I am NOT dead:
The cosmos is like a theatre in which, once a play is performed, after the curtain falls, the theatre is left cold and empty until it sinks in ruins. Sinks like a skin in ruins. And ruins fall upon a theater. It all fails and falls and fails better and they stand up and applaud, while we go back alone and find ourselves thinking alone having pleased or annoyed thousands in the solitudes of our impersonal hotel rooms.
All that silence after all that applause.
“Stay with me a little longer, please!”
If I could let the audience in, I would. For sex, for company, for dinner or just for laughs.
I will be alone with the brightest stars sinking into a hole, a War Hole or a Warhol, as we all tend to do, as one and the same with the Universe.
The note: It has probably expired, just like all things expire, including the notion that we exist, since human existence itself is only a nasty and ironic passtime in the hands of some lunatic.
When I look across the river, onto 131 Kent Avenue and remember all of that, and then look at myself in the mirror, I can’t help but feel this irritable bowel syndrome and laugh, laugh, laugh hoping that the echoes of my laughter might be heard by someone, anyone, next to me or far away who understands my pain and the pain of living, of being alive and the frustration of not being able to solve the unsolvable sickness called “mankind.”
It’s late on this Sunday and my seventh day comes to an end while I cry and laugh, cry and laugh. I draw the blinds and the curtains.
It’s dark and cold in here. Just as it was on the day when I was born.
– Obrigado Arnaldo Jabor: trecho de O Globo de junho 16, 2015
“A cultura mudava qualitativamente e não era apenas esse labirinto de informações inúteis de hoje. Filmes como “Deus e o diabo na terra do Sol” ficaram e deram filhos como o tropicalismo, por exemplo, o teatro de Zé Celso, Gerald Thomas, a grande música das canções, hoje desprezadas. Nosso vocabulário visual foi aprofundado nessa época do cinema novo: a lama, a fome, a favela, os presépios de miséria, a estupidez da classe média. Tudo veio à tona.”
Tudo veio à tona. E vem mesmo!
No sign of Yuceff in my life, unless he has changed his name to Joe and happens to be hiding in the wings. As for that “Book” he handed me….well, that was my own book which I had written about a boy falling in love. Now that I’ve kept it safely, I will read it out loud to you.

- DATA SUPPLIED:
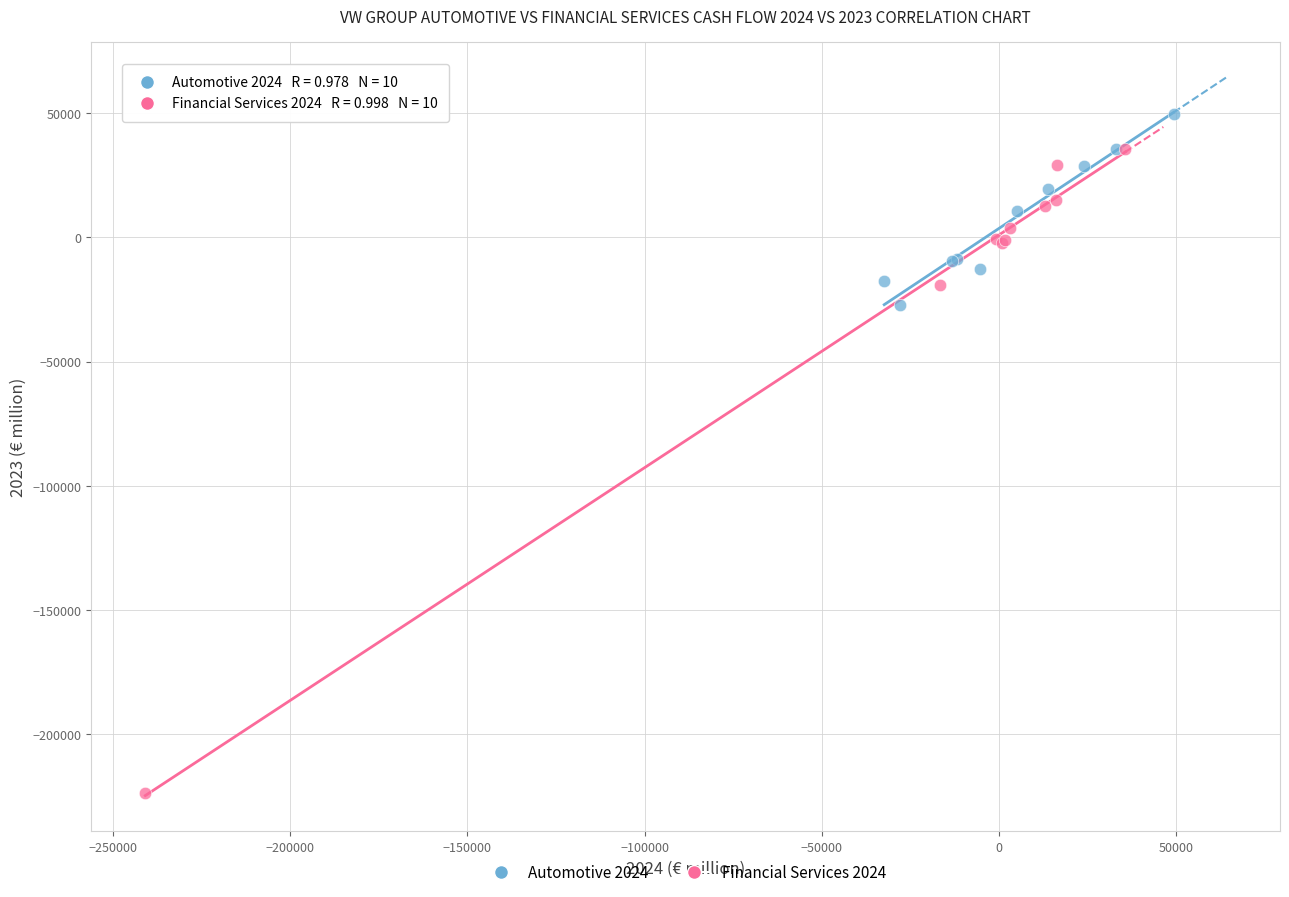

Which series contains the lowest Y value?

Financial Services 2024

==

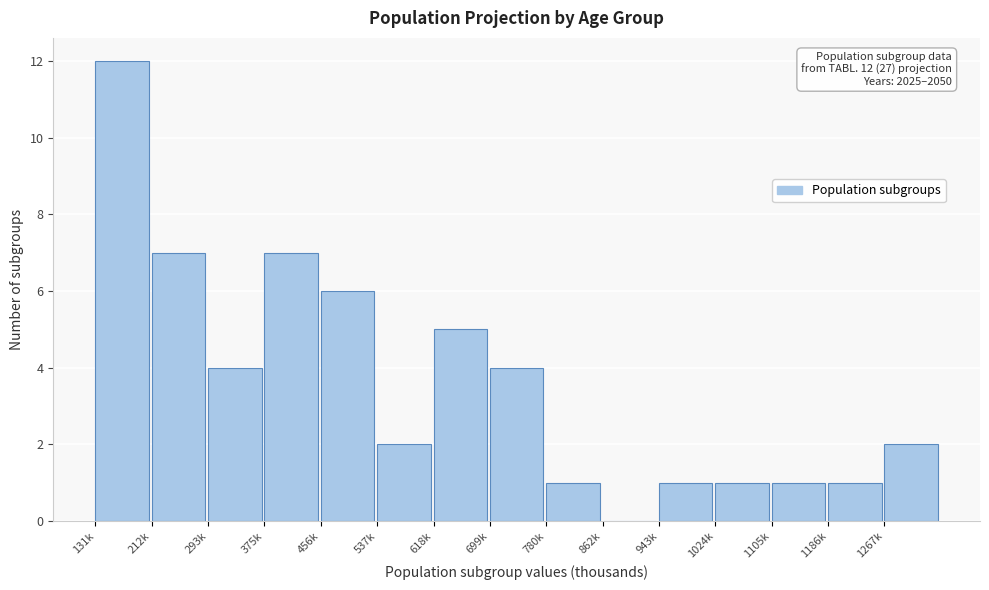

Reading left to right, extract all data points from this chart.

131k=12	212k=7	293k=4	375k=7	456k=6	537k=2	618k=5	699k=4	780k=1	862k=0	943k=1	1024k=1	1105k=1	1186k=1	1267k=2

- WHAT THIS EXERCISE ASKS:
a) Repeat the stretch of the passage from "When I look" through "I was born.", substituting "shutters" for "blinds".
b) In the passage, what address does the speaker look at across the river?

- ANSWERS TO EACH TASK:
a)
When I look across the river, onto 131 Kent Avenue and remember all of that, and then look at myself in the mirror, I can’t help but feel this irritable bowel syndrome and laugh, laugh, laugh hoping that the echoes of my laughter might be heard by someone, anyone, next to me or far away who understands my pain and the pain of living, of being alive and the frustration of not being able to solve the unsolvable sickness called “mankind.”
It’s late on this Sunday and my seventh day comes to an end while I cry and laugh, cry and laugh. I draw the shutters and the curtains.
It’s dark and cold in here. Just as it was on the day when I was born.

b) 131 Kent Avenue